This is one of the landmark films where if you saw it in the theater when it was released, you never forgot the experience. What I'll never forget - and this is true, so help me - is that moments after I left the theater, a couple birds swooped over my head. I thought I'd have a heart attack at the age of 18!! I never forgot that. It still creeps me out.
Since then, I've seen the film at least a half dozen times, both on TV, on VHS and on DVD and always found it fascinating....even 40-some years later. Sure, it doesn't pack the wallop it did when it came out, but it's still scary enough with unique, memorable scenes.
THE GOOD - Those scenes with the birds becoming larger and larger in numbers while sitting on the jungle gym bars, or the telephone wires are some of the most memorable in movie history. Who can forget them, especially if one first saw this film at a young and impressionable age? The suspense and the terror that director Alfred Hitchcock mounted with these scenes are almost unparalleled in film history, so kudos to him for that. Also, even though the special-effects are dated, they were still good enough to be effective today. The birds attacking the kids can still look plenty real.
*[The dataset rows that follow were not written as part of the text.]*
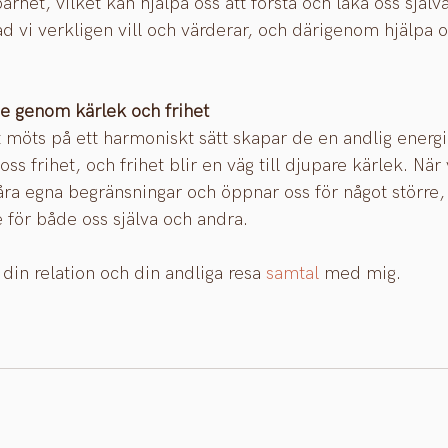
rhet, vilket kan hjälpa oss att förstå och läka oss själv
ad vi verkligen vill och värderar, och därigenom hjälpa o
lse genom kärlek och frihet
t möts på ett harmoniskt sätt skapar de en andlig energi
oss frihet, och frihet blir en väg till djupare kärlek. När
åra egna begränsningar och öppnar oss för något större,
e för både oss själva och andra.
din relation och din andliga resa 
samtal
 med mig. 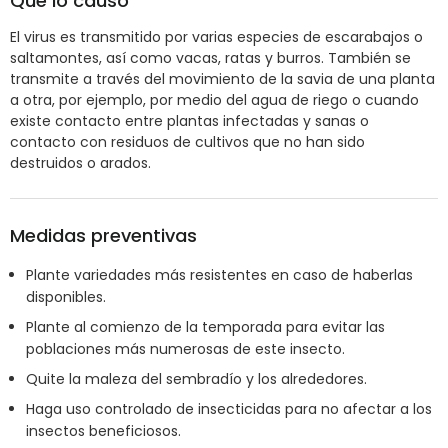
Qué lo causó
El virus es transmitido por varias especies de escarabajos o
saltamontes, así como vacas, ratas y burros. También se
transmite a través del movimiento de la savia de una planta
a otra, por ejemplo, por medio del agua de riego o cuando
existe contacto entre plantas infectadas y sanas o
contacto con residuos de cultivos que no han sido
destruidos o arados.
Medidas preventivas
Plante variedades más resistentes en caso de haberlas
disponibles.
Plante al comienzo de la temporada para evitar las
poblaciones más numerosas de este insecto.
Quite la maleza del sembradío y los alrededores.
Haga uso controlado de insecticidas para no afectar a los
insectos beneficiosos.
The ending also was very suspenseful and a very good one. This movie is certainly one of the most unique ever made.
Acting-wise, I'm sorry Tippi Hedren never made it in the business with that classically-beautiful face and pleasant demeanor. Her acting seemed okay to me, so I don't know what the deal was with her career....or lack of one. Rod Taylor, meanwhile, was fine and Suzanne Pleshette was good in a low-key role. Viewing this in '90s, it was interesting to see such a young Veronica Cartwright, someone, of course, I was unfamiliar with back in the 1960s.
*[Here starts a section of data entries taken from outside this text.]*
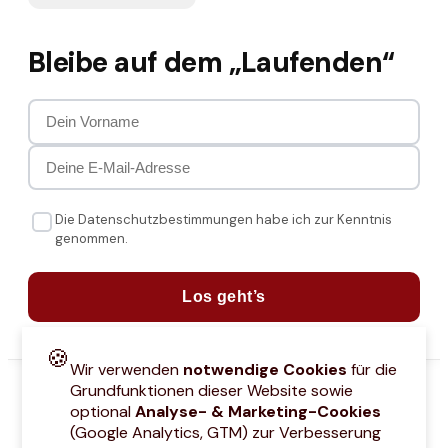
Bleibe auf dem „Laufenden“
Die Datenschutzbestimmungen habe ich zur Kenntnis
genommen.
Los geht’s
🍪
Wir verwenden
notwendige Cookies
für die
Grundfunktionen dieser Website sowie
optional
Analyse- & Marketing-Cookies
(Google Analytics, GTM) zur Verbesserung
THE BAD - A lot of these pertain to my personal beliefs, not to the film-making. For instance, I can't stand shrill, hysterical women so Jessica Tandy's role in here as the crabby old protective mother of star Rod Taylor is extremely irritating to me and takes away from the enjoyment of the movie. I have no problem with the rest of the major players, as I mentioned above.
I did not appreciate the usual cheap shot at Christians, which was becoming more and more frequent in the 1960s. The only "religious" person in the movie was some wild-eyed doomsday predictor - and drunk - at a restaurant. I'm not surprised Hitchcock, a biased pagan himself, included that in the film. It wasn't untypical of him, and it wasn't there by accident.
Some of the scenes were too talky and melodramatic, mostly those with Hedren and either Taylor or Tandy but then, too much action would have spoiled the suspense, so I just put up with some of those annoying-dialog scenes and wait for the birds to re-appear!
ONE LAST NOTE: When are they going to produce a good DVD of this film? The disc I owned was almost identical to the VHS, a very poor transfer. I got rid of it, but would be happy to reacquire this film with a sharp DVD transfer. It certainly deserves one.